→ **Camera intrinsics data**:
--------------------------------

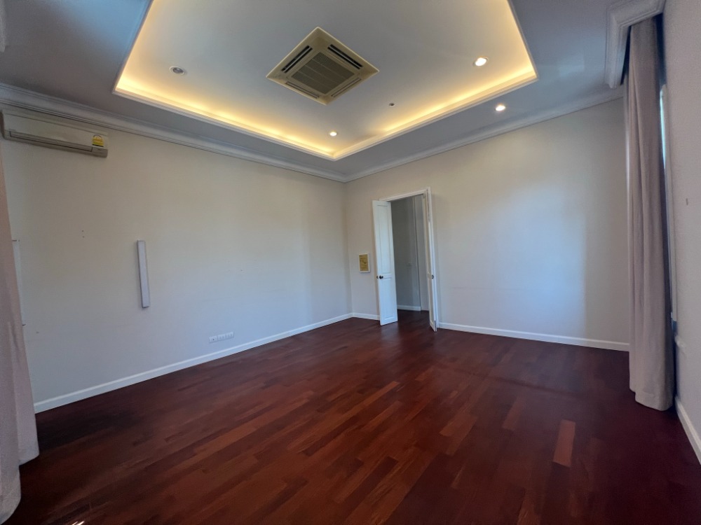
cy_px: 262
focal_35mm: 13
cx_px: 350
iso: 125
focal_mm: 1.57
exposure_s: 1/100
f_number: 1.8
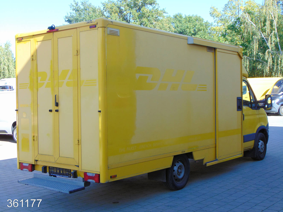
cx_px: 142
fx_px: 409
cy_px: 106
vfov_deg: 29.1
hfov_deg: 38.2
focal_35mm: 50
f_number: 3.5
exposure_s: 1/125
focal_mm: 9
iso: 80
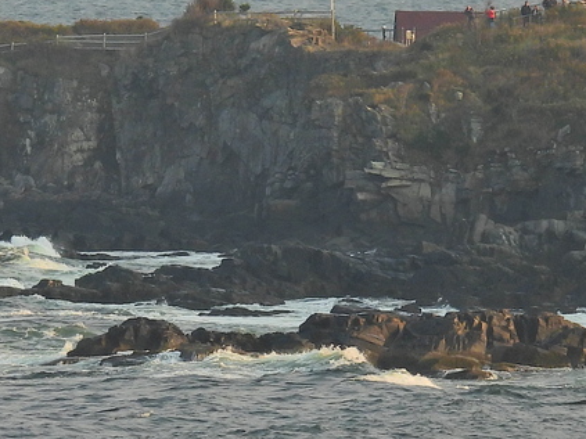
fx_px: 17939
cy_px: 192
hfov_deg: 1.9
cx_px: -161
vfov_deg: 1.4
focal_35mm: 1060
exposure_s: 1/400
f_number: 5
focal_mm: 62.5
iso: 100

--------------------------------

→ **Exercise description**: Copy every line above exactly; images stay out.

→ **Reply**:
cy_px: 262
focal_35mm: 13
cx_px: 350
iso: 125
focal_mm: 1.57
exposure_s: 1/100
f_number: 1.8
cx_px: 142
fx_px: 409
cy_px: 106
vfov_deg: 29.1
hfov_deg: 38.2
focal_35mm: 50
f_number: 3.5
exposure_s: 1/125
focal_mm: 9
iso: 80
fx_px: 17939
cy_px: 192
hfov_deg: 1.9
cx_px: -161
vfov_deg: 1.4
focal_35mm: 1060
exposure_s: 1/400
f_number: 5
focal_mm: 62.5
iso: 100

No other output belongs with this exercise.